We checked a thermal expansion table of metals and compared it with our results. We found several metals that were within the value and uncertainty range we came up with. However, we can make an educated guess and be fairly confident that the rod material was aluminum since it is cheap and it does not look like lead or glass, etc.
Latent Heat of Vaporization
In this experiment, we set up logger pro to track a temperature change in water as heat is added to it by a 308 W immersion heater. The initial mass of the water and cup was 150 g. We started the data collection and we can see the temperature rising in the graph.
At this point, the water is boiling and we can see from the graph below that the temperature keeps constant at 100*C.
We allowed the water to boil long enough for sufficient mass to be lost by steam. The final mass measured was 133.0 g, which means there was 17.7 g mass loss due to steam. However, the amount actually lost is greater because steam mass was being lost between the end of the data collection to the time when we measured the mass.
We measured the change in time when water was boiling by selecting the region where the line of the graph was horizontal at 100*C. This came out to be 116.5 s.
Now that we have the change in time, power, and mass we can solve for the latent heat of vaporization by doing the following.
First we took that the amount of energy is proportional to the power and time (W=Pt). This gave us that 35882 J of energy were used in the 116.5 s.
Next we took the amount of energy used and divided it by the amount of mass lost due to steam. This gave us the latent heat of vaporization for water to be 2027 J/g or 2.027 x 10^6 J/kg.
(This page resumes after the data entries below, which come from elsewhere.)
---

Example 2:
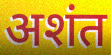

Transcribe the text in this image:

अशंत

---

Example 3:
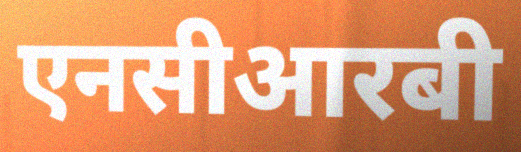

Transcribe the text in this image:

एनसीआरबी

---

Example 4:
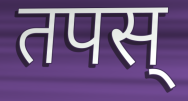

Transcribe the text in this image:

तपस्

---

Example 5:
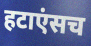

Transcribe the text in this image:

हटाएंसच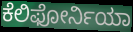
ಕೆಲಿಫೋರ್ನಿಯಾ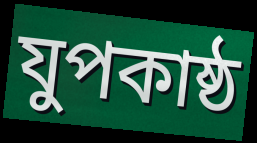
যুপকাষ্ঠ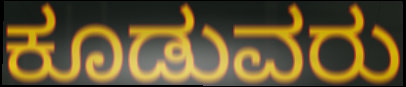
ಕೂಡುವರು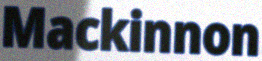
Mackinnon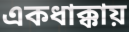
একধাক্কায়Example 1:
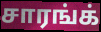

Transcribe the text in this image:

சாரங்க்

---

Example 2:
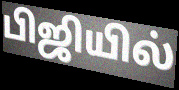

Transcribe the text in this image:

பிஜியில்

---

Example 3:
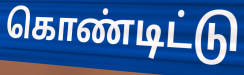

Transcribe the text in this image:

கொண்டிட்டு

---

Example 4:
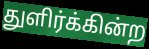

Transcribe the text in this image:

துளிர்க்கின்ற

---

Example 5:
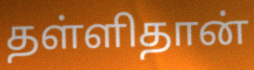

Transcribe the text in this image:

தள்ளிதான்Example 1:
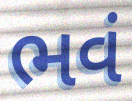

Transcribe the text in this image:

ભવં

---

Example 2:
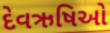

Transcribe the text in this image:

દેવઋષિઓ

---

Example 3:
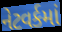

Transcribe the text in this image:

નેટવર્કમાં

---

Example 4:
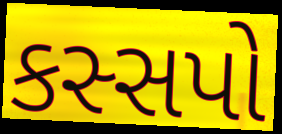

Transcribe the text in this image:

કસ્સપો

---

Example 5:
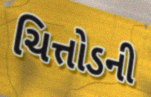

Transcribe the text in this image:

ચિત્તોડની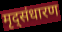
मृद्संधारण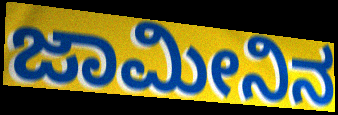
ಜಾಮೀನಿನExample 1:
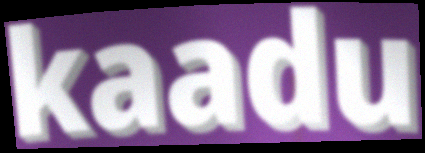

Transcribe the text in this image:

kaadu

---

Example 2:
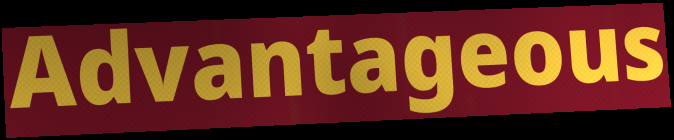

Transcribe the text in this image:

Advantageous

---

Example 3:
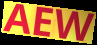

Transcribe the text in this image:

AEW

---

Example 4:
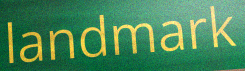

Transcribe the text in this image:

landmark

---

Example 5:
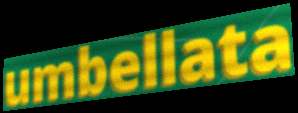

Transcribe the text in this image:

umbellataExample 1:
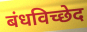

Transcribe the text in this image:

बंधविच्छेद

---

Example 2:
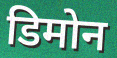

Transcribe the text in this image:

डिमोन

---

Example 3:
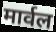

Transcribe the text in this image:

मार्वल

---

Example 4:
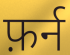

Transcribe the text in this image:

फ़र्न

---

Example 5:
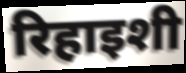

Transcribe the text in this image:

रिहाइशीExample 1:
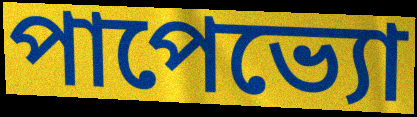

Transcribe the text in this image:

পাপেভ্যো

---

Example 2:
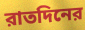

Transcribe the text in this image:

রাতদিনের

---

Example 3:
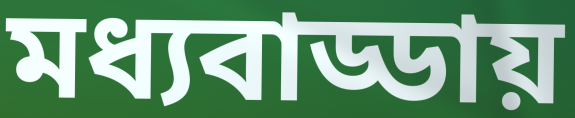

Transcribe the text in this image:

We took the results of experimental latent heat of vaporization for water and put them on a spreadsheet. With this we were able to calculate the standard deviation for the experiments. The standard deviation was 8.58x10^5 J/kg. We can take this to be the uncertainty in the experiment. This means that our value for latent heat of vaporization was 2.027 x 10^6 J/kg +/- 8.58x10^5 J/kg. This range of uncertainty covers the true value therefore we conclude that the our experimental value is accurate.
Latent Heats
In this problem, we will determine the final temperature of a 790 g block of ice that has 215 kJ of heat added to it. The total heat is equal to the heat required to take the temperature up from -5 *C to 0 *C, then the latent heat of fusion for water, and then the heat required to take the temperature of liquid water up to its final temperature.
We calculated that it takes 8255.5 J to rise the temperature 5 C* to 0 *C. Then we calculated that the latent heat of fusion was 1777500 J. This means that to change the temperature of solid water from -5 *C to liquid water at 0 *C, it takes 1785.76 kJ (82.555 kJ + 1777.5 kJ) of energy. This means 215 kJ is not enough to melt the block ice, therefore, the final temperature is 0 *C.
We also summed the energies and came up with a negative result. The negative implies that there needs to be more energy applied to the ice.
Relationships Between Pressure, Volume, and Temperature
This shows the relationship between pressure (P) and volume (V). We can see that the pressure and volume are inversely proportional. It is somewhat intuitive since if volume gets closer and closer to zero, the pressure must be approaching infinity. So P=A/V where A is a constant.
A demonstration with hot and cold water was conducted with a pressure sensor. The graph below shows the relationships between temperature and pressure.
This shows the relationship between pressure (P) and temperature (T). The pressure is proportional to the temperature. The graph of P vs. T is linear as seen from the demonstration.